The management had the philosophy that ‘the students pay the fees, we give the degree and teachers are decoration pieces.’ If anyone tried to raise the issues, he or she was made to feel incompetent and many heavy weights like Program Director, HOD, etc. would act as if it was that particular individual only who was facing problems. I lasted there one semester and then we moved to a neighboring town as my husband changed his job.
I took a transfer to another of their business schools in the new town. It was better than the first but here I was required to teach 4 different courses in a semester and a total of 16 hours a week. And for the same position my salary somehow got reduced by 4000 rupees and they forgot to mention this fact before I joined them. I lasted two months here. But my students were better than the previous institute here.

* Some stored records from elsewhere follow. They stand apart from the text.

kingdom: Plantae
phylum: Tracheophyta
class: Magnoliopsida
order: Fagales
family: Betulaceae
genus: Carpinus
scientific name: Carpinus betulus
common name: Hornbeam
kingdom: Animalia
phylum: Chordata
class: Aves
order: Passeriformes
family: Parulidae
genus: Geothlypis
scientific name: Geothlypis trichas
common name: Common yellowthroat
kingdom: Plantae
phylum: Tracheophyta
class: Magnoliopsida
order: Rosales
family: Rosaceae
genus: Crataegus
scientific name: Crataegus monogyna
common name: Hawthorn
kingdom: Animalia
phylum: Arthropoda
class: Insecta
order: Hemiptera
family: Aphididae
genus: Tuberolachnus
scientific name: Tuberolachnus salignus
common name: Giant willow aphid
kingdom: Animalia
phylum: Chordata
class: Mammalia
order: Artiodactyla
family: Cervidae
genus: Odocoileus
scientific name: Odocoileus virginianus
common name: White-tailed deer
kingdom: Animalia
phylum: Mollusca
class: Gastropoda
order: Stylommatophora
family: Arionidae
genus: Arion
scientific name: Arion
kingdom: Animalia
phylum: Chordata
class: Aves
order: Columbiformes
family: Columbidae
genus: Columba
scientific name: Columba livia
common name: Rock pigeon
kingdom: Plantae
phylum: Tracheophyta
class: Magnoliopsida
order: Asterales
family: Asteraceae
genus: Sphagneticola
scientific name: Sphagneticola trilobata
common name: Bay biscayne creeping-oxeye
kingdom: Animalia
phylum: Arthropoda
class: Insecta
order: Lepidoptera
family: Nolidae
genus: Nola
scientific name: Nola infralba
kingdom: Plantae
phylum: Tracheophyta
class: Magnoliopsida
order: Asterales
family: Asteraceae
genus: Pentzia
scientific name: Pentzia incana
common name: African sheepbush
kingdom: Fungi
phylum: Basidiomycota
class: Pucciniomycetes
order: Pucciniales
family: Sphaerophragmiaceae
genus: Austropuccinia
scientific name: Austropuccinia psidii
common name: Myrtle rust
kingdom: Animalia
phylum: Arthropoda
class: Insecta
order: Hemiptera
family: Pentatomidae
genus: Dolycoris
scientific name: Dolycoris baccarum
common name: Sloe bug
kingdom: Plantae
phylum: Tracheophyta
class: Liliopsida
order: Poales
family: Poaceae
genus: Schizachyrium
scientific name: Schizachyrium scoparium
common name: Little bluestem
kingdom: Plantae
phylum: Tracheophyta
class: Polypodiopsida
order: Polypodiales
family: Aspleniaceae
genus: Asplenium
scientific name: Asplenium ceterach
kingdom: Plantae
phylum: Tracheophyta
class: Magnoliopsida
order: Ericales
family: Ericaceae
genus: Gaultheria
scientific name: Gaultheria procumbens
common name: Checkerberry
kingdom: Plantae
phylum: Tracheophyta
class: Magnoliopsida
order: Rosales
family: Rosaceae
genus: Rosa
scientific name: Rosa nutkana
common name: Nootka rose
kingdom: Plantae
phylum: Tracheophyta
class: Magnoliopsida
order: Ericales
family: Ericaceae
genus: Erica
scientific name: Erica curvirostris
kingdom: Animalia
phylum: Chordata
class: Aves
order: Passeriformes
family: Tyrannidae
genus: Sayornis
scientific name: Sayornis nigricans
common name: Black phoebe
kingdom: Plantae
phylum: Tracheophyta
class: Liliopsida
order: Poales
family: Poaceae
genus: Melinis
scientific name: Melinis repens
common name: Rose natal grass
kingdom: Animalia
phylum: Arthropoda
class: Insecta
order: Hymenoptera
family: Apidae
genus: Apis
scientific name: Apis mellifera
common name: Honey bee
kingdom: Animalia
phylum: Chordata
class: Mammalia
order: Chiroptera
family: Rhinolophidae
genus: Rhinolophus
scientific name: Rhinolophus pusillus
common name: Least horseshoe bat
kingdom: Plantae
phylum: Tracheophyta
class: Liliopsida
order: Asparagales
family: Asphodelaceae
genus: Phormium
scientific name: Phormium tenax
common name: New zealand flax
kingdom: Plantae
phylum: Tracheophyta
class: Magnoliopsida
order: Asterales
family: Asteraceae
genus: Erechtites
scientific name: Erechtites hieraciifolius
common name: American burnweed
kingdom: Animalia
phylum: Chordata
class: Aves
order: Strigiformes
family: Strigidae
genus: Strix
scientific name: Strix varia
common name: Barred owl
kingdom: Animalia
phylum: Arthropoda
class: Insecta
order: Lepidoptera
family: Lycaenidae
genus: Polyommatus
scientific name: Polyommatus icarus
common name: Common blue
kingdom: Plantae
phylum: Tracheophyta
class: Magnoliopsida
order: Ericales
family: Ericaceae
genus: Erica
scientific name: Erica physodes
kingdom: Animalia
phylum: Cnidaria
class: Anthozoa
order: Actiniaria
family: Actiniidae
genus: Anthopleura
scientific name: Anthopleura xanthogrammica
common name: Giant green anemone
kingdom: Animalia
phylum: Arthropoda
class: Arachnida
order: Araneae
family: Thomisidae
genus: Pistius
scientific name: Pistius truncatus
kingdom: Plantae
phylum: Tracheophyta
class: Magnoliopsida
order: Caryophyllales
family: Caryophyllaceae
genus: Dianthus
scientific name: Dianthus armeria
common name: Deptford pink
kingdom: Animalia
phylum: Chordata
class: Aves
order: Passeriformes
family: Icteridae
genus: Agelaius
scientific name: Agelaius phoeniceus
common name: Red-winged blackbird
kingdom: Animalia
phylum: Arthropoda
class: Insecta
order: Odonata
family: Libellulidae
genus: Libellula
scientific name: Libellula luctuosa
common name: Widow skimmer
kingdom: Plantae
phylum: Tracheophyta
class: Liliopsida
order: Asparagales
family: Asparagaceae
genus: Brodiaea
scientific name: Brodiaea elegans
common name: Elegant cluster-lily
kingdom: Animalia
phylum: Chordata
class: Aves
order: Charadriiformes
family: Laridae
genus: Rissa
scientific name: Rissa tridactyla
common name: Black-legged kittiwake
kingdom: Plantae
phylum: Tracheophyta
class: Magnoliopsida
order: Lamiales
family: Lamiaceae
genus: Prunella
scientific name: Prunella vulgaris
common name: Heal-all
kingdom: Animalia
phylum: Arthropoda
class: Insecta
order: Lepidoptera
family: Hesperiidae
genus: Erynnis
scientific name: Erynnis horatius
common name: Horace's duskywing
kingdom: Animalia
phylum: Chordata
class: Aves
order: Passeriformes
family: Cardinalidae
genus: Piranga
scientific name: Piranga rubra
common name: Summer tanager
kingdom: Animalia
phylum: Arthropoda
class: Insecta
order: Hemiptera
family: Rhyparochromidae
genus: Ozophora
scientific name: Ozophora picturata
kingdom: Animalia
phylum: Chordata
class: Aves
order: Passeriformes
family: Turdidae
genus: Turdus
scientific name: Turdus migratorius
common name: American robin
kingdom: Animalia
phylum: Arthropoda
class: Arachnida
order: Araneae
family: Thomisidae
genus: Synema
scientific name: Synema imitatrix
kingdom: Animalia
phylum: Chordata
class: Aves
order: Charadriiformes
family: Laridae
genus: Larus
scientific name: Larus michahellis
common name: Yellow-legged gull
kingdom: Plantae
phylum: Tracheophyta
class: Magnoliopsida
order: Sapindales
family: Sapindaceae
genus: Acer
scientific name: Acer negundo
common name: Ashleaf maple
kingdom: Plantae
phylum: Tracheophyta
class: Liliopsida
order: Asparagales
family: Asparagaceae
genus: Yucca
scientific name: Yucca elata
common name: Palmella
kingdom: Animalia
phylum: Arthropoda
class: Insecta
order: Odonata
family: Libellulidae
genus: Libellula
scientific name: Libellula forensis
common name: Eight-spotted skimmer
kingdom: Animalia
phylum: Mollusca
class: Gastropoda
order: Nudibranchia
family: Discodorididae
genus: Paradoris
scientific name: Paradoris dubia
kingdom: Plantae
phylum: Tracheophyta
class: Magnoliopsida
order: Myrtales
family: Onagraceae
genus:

My second job was at an engineering college where I used to teach Economics and Management (compulsory papers in even and odd semesters). Most of the students here came through state level engineering exams and were serious about their studies. When I left, they gave me a coffee mug that says ‘world’s greatest teacher.’ I enjoyed teaching them a lot. But I was forced to leave it after a year and a half. Why?
One Good Thing in this Horror Story: The Cup My Stuents Gave When I was Leaving the Engineering College
I used to teach 20 hours a week at this place in a five day week. We had staff room style sitting arrangement with no PC. I asked the management again and again that they hired me after looking at my CV and I have a few publications to my credit. How do they expect me to continue my research work?
They once held a meeting of the so called research committee, where the director (retired IIT Delhi faculty) asked us to do research. I asked them if they are willing to provide me a PC, as after teaching 20 classes a week, I need a PC on my desk rather than running to the common lab where the computers take 20 minutes to boot. They agreed in the meeting probably to save face. But later the so called dean (retired IIT KGP faculty) called me to his office, and told me that a computer costs 40,000 rupees and do I even knew to open and close a computer and asked me to demonstrate ‘how to close a window’ on his 1988 model laptop!
I was so taken aback that I could not even shout at him. After coming out, I locked myself and cried in the washroom and later raised a stink. I shouted at the management and told them I would never ever use a computer given by them. That is how I bought my laptop. But still I had good students here.
Push came to a shove on a particularly tiring day. I must have taken four classes that day and I was supposed to substitute someone at a short notice. I do not know why, maybe because the teacher gave the students a lot of rope, the students gave me hell.
The substitution system was so weird that I had gone to Physics and Chemistry classes too, and basically let students do whatever they wanted (the management understood the problem but still wanted to play this sham), as I do not know any Physics or Chemistry. I again shouted at the management and told them what I thought of taking Physics substitution classes. Things got heated and I threatened to leave. I was meaning it. The management fellow also got heated and said maybe I should. It was the last day of the month and I told him he could keep my salary in lieu of one month notice and I would not come from tomorrow. When he saw that I am serious he backed out and I stayed that day. But my search for a new job had begun.
What I wrote above are just a few samples. There were so many incidents, apart from what I wrote here. I can now understand why some books talk about toxic organizational environments.
Thankfully, though I still teach in a private institute, I teach only 6 hours a week and at this place research is appreciated and there is an atmosphere of academics. How I got this job? That is a story for another day.